If you want to freeze culture, the first step is to reduce it to data. And if you want to maintain the frozen status quo, algorithms trained on people’s past behaviors and tastes would be the best tools.

Of course, these days, you arguably don’t need any new Christmas songs. The palette is so predictable and limited that the already-mades always rise back to the top. (As for what’s left, Tariq Goddard recently reviewed all of Western civilisation’s Christmas music for the Quietus, which I can’t recommend enough.)

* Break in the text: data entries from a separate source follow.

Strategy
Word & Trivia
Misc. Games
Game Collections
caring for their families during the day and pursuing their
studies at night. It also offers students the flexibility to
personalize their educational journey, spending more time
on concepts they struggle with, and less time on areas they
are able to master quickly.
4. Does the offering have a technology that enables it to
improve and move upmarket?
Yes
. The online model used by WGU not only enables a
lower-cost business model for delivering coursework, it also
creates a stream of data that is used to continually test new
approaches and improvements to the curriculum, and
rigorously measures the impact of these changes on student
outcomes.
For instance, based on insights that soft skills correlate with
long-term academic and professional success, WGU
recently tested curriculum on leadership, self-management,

The continued success of “Merry Xmas Everybody” in the 21st century is surely the perfect example of this process. Its renewed popularity even fits the cultural timeline. Compounded by the fact that the battle for Christmas No. 1 was put to rest (in the UK at least) by the decade-long cultural hegemony of TV talent shows, which have since devolved into novelty songs written for good causes, it is surely no coincidence that Noddy Holder’s pension plan really kicked in the year that Spotify was founded. Remember what Pelley said: it has charted every year since 2006

Spotify’s algorithms run Christmas now, and Noddy’s frozen advice to look to the future only becomes more woefully ironic, its winter radio ubiquity evoking Groundhog Day a little too closely. As Grafton argues:

Those who worship the power of digital technology may believe that we are on track to a utopia where people can escape from the future we’ve made. But if we let algorithms predict the future for us all, we will find there is nowhere to go but back.